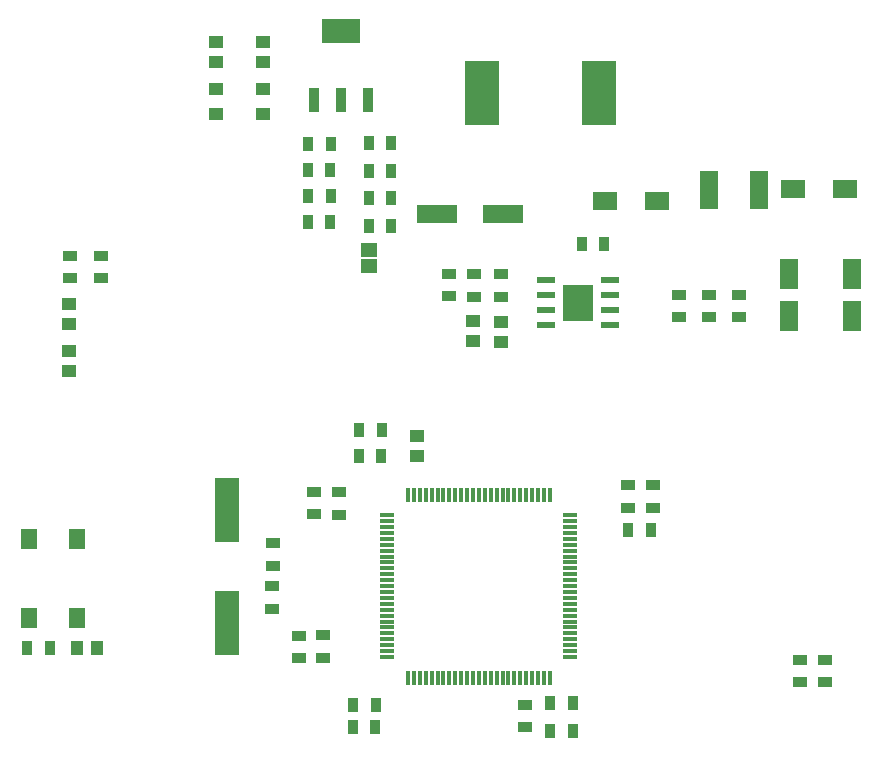
<source format=gtp>
G04*
G04 #@! TF.GenerationSoftware,Altium Limited,Altium Designer,24.1.2 (44)*
G04*
G04 Layer_Color=8421504*
%FSLAX25Y25*%
%MOIN*%
G70*
G04*
G04 #@! TF.SameCoordinates,9E04AB5A-7F44-4484-A11C-FDF8A6245F59*
G04*
G04*
G04 #@! TF.FilePolarity,Positive*
G04*
G01*
G75*
%ADD16R,0.10236X0.12205*%
%ADD17R,0.07874X0.21654*%
%ADD18R,0.06299X0.10236*%
%ADD19R,0.05118X0.03543*%
%ADD20R,0.11417X0.21260*%
%ADD21R,0.03543X0.05118*%
%ADD22R,0.05339X0.04545*%
%ADD23R,0.06102X0.12638*%
%ADD24R,0.12795X0.08465*%
%ADD25R,0.03543X0.08465*%
%ADD26R,0.06102X0.02362*%
%ADD27R,0.13780X0.06299*%
%ADD28R,0.08268X0.06102*%
%ADD29R,0.05118X0.04331*%
%ADD30R,0.04724X0.04331*%
%ADD31R,0.04331X0.05118*%
%ADD32R,0.04724X0.01181*%
%ADD33R,0.01181X0.04724*%
%ADD34R,0.05512X0.06693*%
D16*
X191994Y278001D02*
D03*
D17*
X75000Y208701D02*
D03*
Y171299D02*
D03*
D18*
X262500Y287587D02*
D03*
Y273413D02*
D03*
X283500D02*
D03*
Y287587D02*
D03*
D19*
X90000Y183500D02*
D03*
Y176020D02*
D03*
X166500Y280020D02*
D03*
Y287500D02*
D03*
X225600Y273160D02*
D03*
Y280640D02*
D03*
X235600Y273160D02*
D03*
Y280640D02*
D03*
X245600Y273160D02*
D03*
Y280640D02*
D03*
X157500Y280000D02*
D03*
Y287480D02*
D03*
X149100Y280160D02*
D03*
Y287640D02*
D03*
X90400Y197840D02*
D03*
Y190360D02*
D03*
X174500Y136500D02*
D03*
Y143980D02*
D03*
X217100Y209660D02*
D03*
Y217140D02*
D03*
X107100Y159660D02*
D03*
Y167140D02*
D03*
X112400Y214840D02*
D03*
Y207360D02*
D03*
X208600Y209660D02*
D03*
Y217140D02*
D03*
X99000Y159500D02*
D03*
Y166980D02*
D03*
X104000Y214980D02*
D03*
Y207500D02*
D03*
X274500Y158980D02*
D03*
Y151500D02*
D03*
X266000Y158980D02*
D03*
Y151500D02*
D03*
X22600Y286160D02*
D03*
Y293640D02*
D03*
X33100Y286160D02*
D03*
Y293640D02*
D03*
D20*
X160024Y348000D02*
D03*
X199000D02*
D03*
D21*
X129840Y321900D02*
D03*
X122360D02*
D03*
X129840Y303500D02*
D03*
X122360D02*
D03*
X129840Y312700D02*
D03*
X122360D02*
D03*
X102160Y330900D02*
D03*
X109640D02*
D03*
X200840Y297600D02*
D03*
X193360D02*
D03*
X102160Y313633D02*
D03*
X109640D02*
D03*
X102020Y305000D02*
D03*
X109500D02*
D03*
X102020Y322267D02*
D03*
X109500D02*
D03*
X129840Y331100D02*
D03*
X122360D02*
D03*
X8500Y163000D02*
D03*
X15980D02*
D03*
X216340Y202100D02*
D03*
X208860D02*
D03*
X190340Y135100D02*
D03*
X182860D02*
D03*
X117020Y136500D02*
D03*
X124500D02*
D03*
X119020Y227000D02*
D03*
X126500D02*
D03*
X190340Y144600D02*
D03*
X182860D02*
D03*
X117160Y143900D02*
D03*
X124640D02*
D03*
X119160Y235400D02*
D03*
X126640D02*
D03*
D22*
X122500Y295661D02*
D03*
Y290339D02*
D03*
D23*
X252268Y315500D02*
D03*
X235732D02*
D03*
D24*
X113000Y368535D02*
D03*
D25*
X122016Y345465D02*
D03*
X113000D02*
D03*
X103984D02*
D03*
D26*
X202630Y285500D02*
D03*
Y280500D02*
D03*
Y275500D02*
D03*
Y270500D02*
D03*
X181370D02*
D03*
Y275500D02*
D03*
Y280500D02*
D03*
Y285500D02*
D03*
D27*
X144976Y307500D02*
D03*
X167024D02*
D03*
D28*
X263839Y316000D02*
D03*
X281161D02*
D03*
X218323Y312000D02*
D03*
X201000D02*
D03*
D29*
X166500Y265000D02*
D03*
Y271693D02*
D03*
X157000Y271847D02*
D03*
Y265154D02*
D03*
X87000Y358154D02*
D03*
Y364846D02*
D03*
X71500Y358154D02*
D03*
Y364846D02*
D03*
X138500Y227000D02*
D03*
Y233693D02*
D03*
X22500Y271000D02*
D03*
Y277693D02*
D03*
Y261846D02*
D03*
Y255153D02*
D03*
D30*
X71500Y349134D02*
D03*
Y340866D02*
D03*
X87000Y349134D02*
D03*
Y340866D02*
D03*
D31*
X31846Y163000D02*
D03*
X25153D02*
D03*
D32*
X128488Y207122D02*
D03*
Y205153D02*
D03*
Y203185D02*
D03*
Y201217D02*
D03*
Y199248D02*
D03*
Y197280D02*
D03*
Y195311D02*
D03*
Y193342D02*
D03*
Y191374D02*
D03*
Y189406D02*
D03*
Y187437D02*
D03*
Y185468D02*
D03*
Y183500D02*
D03*
Y181532D02*
D03*
Y179563D02*
D03*
Y177594D02*
D03*
Y175626D02*
D03*
Y173658D02*
D03*
Y171689D02*
D03*
Y169720D02*
D03*
Y167752D02*
D03*
Y165784D02*
D03*
Y163815D02*
D03*
Y161846D02*
D03*
Y159878D02*
D03*
X189512D02*
D03*
Y161846D02*
D03*
Y163815D02*
D03*
Y165784D02*
D03*
Y167752D02*
D03*
Y169720D02*
D03*
Y171689D02*
D03*
Y173658D02*
D03*
Y175626D02*
D03*
Y177594D02*
D03*
Y179563D02*
D03*
Y181532D02*
D03*
Y183500D02*
D03*
Y185468D02*
D03*
Y187437D02*
D03*
Y189406D02*
D03*
Y191374D02*
D03*
Y193342D02*
D03*
Y195311D02*
D03*
Y197280D02*
D03*
Y199248D02*
D03*
Y201217D02*
D03*
Y203185D02*
D03*
Y205153D02*
D03*
Y207122D02*
D03*
D33*
X135378Y152988D02*
D03*
X137346D02*
D03*
X139315D02*
D03*
X141284D02*
D03*
X143252D02*
D03*
X145220D02*
D03*
X147189D02*
D03*
X149158D02*
D03*
X151126D02*
D03*
X153094D02*
D03*
X155063D02*
D03*
X157032D02*
D03*
X159000D02*
D03*
X160968D02*
D03*
X162937D02*
D03*
X164906D02*
D03*
X166874D02*
D03*
X168842D02*
D03*
X170811D02*
D03*
X172780D02*
D03*
X174748D02*
D03*
X176716D02*
D03*
X178685D02*
D03*
X180654D02*
D03*
X182622D02*
D03*
Y214012D02*
D03*
X180654D02*
D03*
X178685D02*
D03*
X176716D02*
D03*
X174748D02*
D03*
X172780D02*
D03*
X170811D02*
D03*
X168842D02*
D03*
X166874D02*
D03*
X164906D02*
D03*
X162937D02*
D03*
X160968D02*
D03*
X159000D02*
D03*
X157032D02*
D03*
X155063D02*
D03*
X153094D02*
D03*
X151126D02*
D03*
X149158D02*
D03*
X147189D02*
D03*
X145220D02*
D03*
X143252D02*
D03*
X141284D02*
D03*
X139315D02*
D03*
X137346D02*
D03*
X135378D02*
D03*
D34*
X9126Y172811D02*
D03*
Y199189D02*
D03*
X24874Y172811D02*
D03*
Y199189D02*
D03*
M02*

</source>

- - - - -

▶ TASK OBJECTIVE: Return every entry word for word, minus the pictures.

▶ RESPONSE AREA:
<source format=gtp>
G04*
G04 #@! TF.GenerationSoftware,Altium Limited,Altium Designer,24.1.2 (44)*
G04*
G04 Layer_Color=8421504*
%FSLAX25Y25*%
%MOIN*%
G70*
G04*
G04 #@! TF.SameCoordinates,9E04AB5A-7F44-4484-A11C-FDF8A6245F59*
G04*
G04*
G04 #@! TF.FilePolarity,Positive*
G04*
G01*
G75*
%ADD16R,0.10236X0.12205*%
%ADD17R,0.07874X0.21654*%
%ADD18R,0.06299X0.10236*%
%ADD19R,0.05118X0.03543*%
%ADD20R,0.11417X0.21260*%
%ADD21R,0.03543X0.05118*%
%ADD22R,0.05339X0.04545*%
%ADD23R,0.06102X0.12638*%
%ADD24R,0.12795X0.08465*%
%ADD25R,0.03543X0.08465*%
%ADD26R,0.06102X0.02362*%
%ADD27R,0.13780X0.06299*%
%ADD28R,0.08268X0.06102*%
%ADD29R,0.05118X0.04331*%
%ADD30R,0.04724X0.04331*%
%ADD31R,0.04331X0.05118*%
%ADD32R,0.04724X0.01181*%
%ADD33R,0.01181X0.04724*%
%ADD34R,0.05512X0.06693*%
D16*
X191994Y278001D02*
D03*
D17*
X75000Y208701D02*
D03*
Y171299D02*
D03*
D18*
X262500Y287587D02*
D03*
Y273413D02*
D03*
X283500D02*
D03*
Y287587D02*
D03*
D19*
X90000Y183500D02*
D03*
Y176020D02*
D03*
X166500Y280020D02*
D03*
Y287500D02*
D03*
X225600Y273160D02*
D03*
Y280640D02*
D03*
X235600Y273160D02*
D03*
Y280640D02*
D03*
X245600Y273160D02*
D03*
Y280640D02*
D03*
X157500Y280000D02*
D03*
Y287480D02*
D03*
X149100Y280160D02*
D03*
Y287640D02*
D03*
X90400Y197840D02*
D03*
Y190360D02*
D03*
X174500Y136500D02*
D03*
Y143980D02*
D03*
X217100Y209660D02*
D03*
Y217140D02*
D03*
X107100Y159660D02*
D03*
Y167140D02*
D03*
X112400Y214840D02*
D03*
Y207360D02*
D03*
X208600Y209660D02*
D03*
Y217140D02*
D03*
X99000Y159500D02*
D03*
Y166980D02*
D03*
X104000Y214980D02*
D03*
Y207500D02*
D03*
X274500Y158980D02*
D03*
Y151500D02*
D03*
X266000Y158980D02*
D03*
Y151500D02*
D03*
X22600Y286160D02*
D03*
Y293640D02*
D03*
X33100Y286160D02*
D03*
Y293640D02*
D03*
D20*
X160024Y348000D02*
D03*
X199000D02*
D03*
D21*
X129840Y321900D02*
D03*
X122360D02*
D03*
X129840Y303500D02*
D03*
X122360D02*
D03*
X129840Y312700D02*
D03*
X122360D02*
D03*
X102160Y330900D02*
D03*
X109640D02*
D03*
X200840Y297600D02*
D03*
X193360D02*
D03*
X102160Y313633D02*
D03*
X109640D02*
D03*
X102020Y305000D02*
D03*
X109500D02*
D03*
X102020Y322267D02*
D03*
X109500D02*
D03*
X129840Y331100D02*
D03*
X122360D02*
D03*
X8500Y163000D02*
D03*
X15980D02*
D03*
X216340Y202100D02*
D03*
X208860D02*
D03*
X190340Y135100D02*
D03*
X182860D02*
D03*
X117020Y136500D02*
D03*
X124500D02*
D03*
X119020Y227000D02*
D03*
X126500D02*
D03*
X190340Y144600D02*
D03*
X182860D02*
D03*
X117160Y143900D02*
D03*
X124640D02*
D03*
X119160Y235400D02*
D03*
X126640D02*
D03*
D22*
X122500Y295661D02*
D03*
Y290339D02*
D03*
D23*
X252268Y315500D02*
D03*
X235732D02*
D03*
D24*
X113000Y368535D02*
D03*
D25*
X122016Y345465D02*
D03*
X113000D02*
D03*
X103984D02*
D03*
D26*
X202630Y285500D02*
D03*
Y280500D02*
D03*
Y275500D02*
D03*
Y270500D02*
D03*
X181370D02*
D03*
Y275500D02*
D03*
Y280500D02*
D03*
Y285500D02*
D03*
D27*
X144976Y307500D02*
D03*
X167024D02*
D03*
D28*
X263839Y316000D02*
D03*
X281161D02*
D03*
X218323Y312000D02*
D03*
X201000D02*
D03*
D29*
X166500Y265000D02*
D03*
Y271693D02*
D03*
X157000Y271847D02*
D03*
Y265154D02*
D03*
X87000Y358154D02*
D03*
Y364846D02*
D03*
X71500Y358154D02*
D03*
Y364846D02*
D03*
X138500Y227000D02*
D03*
Y233693D02*
D03*
X22500Y271000D02*
D03*
Y277693D02*
D03*
Y261846D02*
D03*
Y255153D02*
D03*
D30*
X71500Y349134D02*
D03*
Y340866D02*
D03*
X87000Y349134D02*
D03*
Y340866D02*
D03*
D31*
X31846Y163000D02*
D03*
X25153D02*
D03*
D32*
X128488Y207122D02*
D03*
Y205153D02*
D03*
Y203185D02*
D03*
Y201217D02*
D03*
Y199248D02*
D03*
Y197280D02*
D03*
Y195311D02*
D03*
Y193342D02*
D03*
Y191374D02*
D03*
Y189406D02*
D03*
Y187437D02*
D03*
Y185468D02*
D03*
Y183500D02*
D03*
Y181532D02*
D03*
Y179563D02*
D03*
Y177594D02*
D03*
Y175626D02*
D03*
Y173658D02*
D03*
Y171689D02*
D03*
Y169720D02*
D03*
Y167752D02*
D03*
Y165784D02*
D03*
Y163815D02*
D03*
Y161846D02*
D03*
Y159878D02*
D03*
X189512D02*
D03*
Y161846D02*
D03*
Y163815D02*
D03*
Y165784D02*
D03*
Y167752D02*
D03*
Y169720D02*
D03*
Y171689D02*
D03*
Y173658D02*
D03*
Y175626D02*
D03*
Y177594D02*
D03*
Y179563D02*
D03*
Y181532D02*
D03*
Y183500D02*
D03*
Y185468D02*
D03*
Y187437D02*
D03*
Y189406D02*
D03*
Y191374D02*
D03*
Y193342D02*
D03*
Y195311D02*
D03*
Y197280D02*
D03*
Y199248D02*
D03*
Y201217D02*
D03*
Y203185D02*
D03*
Y205153D02*
D03*
Y207122D02*
D03*
D33*
X135378Y152988D02*
D03*
X137346D02*
D03*
X139315D02*
D03*
X141284D02*
D03*
X143252D02*
D03*
X145220D02*
D03*
X147189D02*
D03*
X149158D02*
D03*
X151126D02*
D03*
X153094D02*
D03*
X155063D02*
D03*
X157032D02*
D03*
X159000D02*
D03*
X160968D02*
D03*
X162937D02*
D03*
X164906D02*
D03*
X166874D02*
D03*
X168842D02*
D03*
X170811D02*
D03*
X172780D02*
D03*
X174748D02*
D03*
X176716D02*
D03*
X178685D02*
D03*
X180654D02*
D03*
X182622D02*
D03*
Y214012D02*
D03*
X180654D02*
D03*
X178685D02*
D03*
X176716D02*
D03*
X174748D02*
D03*
X172780D02*
D03*
X170811D02*
D03*
X168842D02*
D03*
X166874D02*
D03*
X164906D02*
D03*
X162937D02*
D03*
X160968D02*
D03*
X159000D02*
D03*
X157032D02*
D03*
X155063D02*
D03*
X153094D02*
D03*
X151126D02*
D03*
X149158D02*
D03*
X147189D02*
D03*
X145220D02*
D03*
X143252D02*
D03*
X141284D02*
D03*
X139315D02*
D03*
X137346D02*
D03*
X135378D02*
D03*
D34*
X9126Y172811D02*
D03*
Y199189D02*
D03*
X24874Y172811D02*
D03*
Y199189D02*
D03*
M02*

</source>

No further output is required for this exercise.